Let's create a metric to measure moralistic language:

const metric = await mandoline.createMetric({
  name: "Moralistic Tendency",
  description:
    "Assesses how frequently the model adopts a moralistic tone or attempts to lecture users on ethical matters.",
  tags: ["tone", "personality", "user_experience"],
});

This metric directly addresses the frustration you've identified by talking to users.

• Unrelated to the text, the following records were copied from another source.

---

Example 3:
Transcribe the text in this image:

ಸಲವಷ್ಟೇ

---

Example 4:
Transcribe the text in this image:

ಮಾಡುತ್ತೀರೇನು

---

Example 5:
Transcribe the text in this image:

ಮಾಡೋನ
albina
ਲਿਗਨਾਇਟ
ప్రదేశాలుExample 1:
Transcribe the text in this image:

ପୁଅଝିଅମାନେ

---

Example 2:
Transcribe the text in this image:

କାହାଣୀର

Step 3: Test Different Prompts

Now, let's test different prompt structures against a series of controversial historical events:

async function testPrompt(template: string, event: string) {
  const prompt = template.replace("{event}", event);
  const response = await yourLLM.generate(prompt);
 
  return mandoline.createEvaluation({
    metricId: metric.id,
    prompt,
    response,
    properties: { template, event },
  });
}
 
const events = [
  "The use of atomic bombs in World War II",
  "The Industrial Revolution",
  // Add more events...
];
 
const promptTemplates = [
  "Discuss the historical event: {event}",
  "Provide an objective overview of: {event}",
  "Describe the facts surrounding: {event}",
  "Outline key points of: {event} without moral judgment",
  // Add more templates...
];
 
const results = await Promise.all(
  events.flatMap((event) =>
    promptTemplates.map((template) => testPrompt(template, event)),
  ),
);

Note: The properties field stores information about your experiment, which will help with later analysis.

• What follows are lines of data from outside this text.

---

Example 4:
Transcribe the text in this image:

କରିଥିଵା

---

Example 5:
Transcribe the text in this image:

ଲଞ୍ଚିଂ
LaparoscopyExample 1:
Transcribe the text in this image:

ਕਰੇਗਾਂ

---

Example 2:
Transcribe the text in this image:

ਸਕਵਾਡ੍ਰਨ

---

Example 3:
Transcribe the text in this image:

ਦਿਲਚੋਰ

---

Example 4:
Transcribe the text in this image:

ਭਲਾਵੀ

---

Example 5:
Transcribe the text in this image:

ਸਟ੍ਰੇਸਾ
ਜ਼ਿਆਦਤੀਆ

Step 4: Analyze the Results

Let's dig deeper into our data:

// Overall moralistic tendency
const avgScore = results.reduce((sum, r) => sum + r.score, 0) / results.length;
console.log(`Average Moralistic Tendency: ${avgScore.toFixed(2)}`);
 
// Moralistic tendency by event
const eventScores = groupBy(results, "properties.event");
Object.entries(eventScores).forEach(([event, evals]) => {
  const eventAvg = evals.reduce((sum, e) => sum + e.score, 0) / evals.length;
  console.log(`${event}: ${eventAvg.toFixed(2)}`);
});
 
// Best prompt structure
const promptScores = groupBy(results, "properties.template");
const bestPrompt = Object.entries(promptScores)
  .map(([template, evals]) => ({
    template,
    avgScore: evals.reduce((sum, e) => sum + e.score, 0) / evals.length,
  }))
  .reduce((best, current) =>
    current.avgScore < best.avgScore ? current : best,
  );
 
console.log(`Best prompt: ${bestPrompt.template}`);

This analysis helps you understand:

  • How moralistic your LLM's responses are overall
  • Which events trigger more moralistic responses
  • Which prompt structures lead to more balanced responses

Step 5: Refine Your Approach

Based on these insights, you can now:

  1. Understand which topics trigger more moralistic responses
  2. Identify effective prompt structures for reducing moralistic tendencies
  3. Improve your LLM application to meet users' preferences for objective historical discussions

Conclusion

You've now used Mandoline to:

  1. Create a custom metric targeting a specific user frustration
  2. Test different prompt structures to address this issue
  3. Analyze results to improve your LLM's responses

This process helps you act directly on user feedback about unwanted moralistic tendencies. Hopefully this creates better user experiences for your customers.

Next Steps

  • Apply this process to other aspects of your app, perhaps creating other user-centric metrics
  • Use Mandoline to track your LLM's performance over time as you implement changes
  • Explore our Model Selection tutorial to learn how to compare different LLMs for your use case

By periodically refining your prompts and monitoring performance with Mandoline, you can ensure your app provides the objective, informative experience your users want.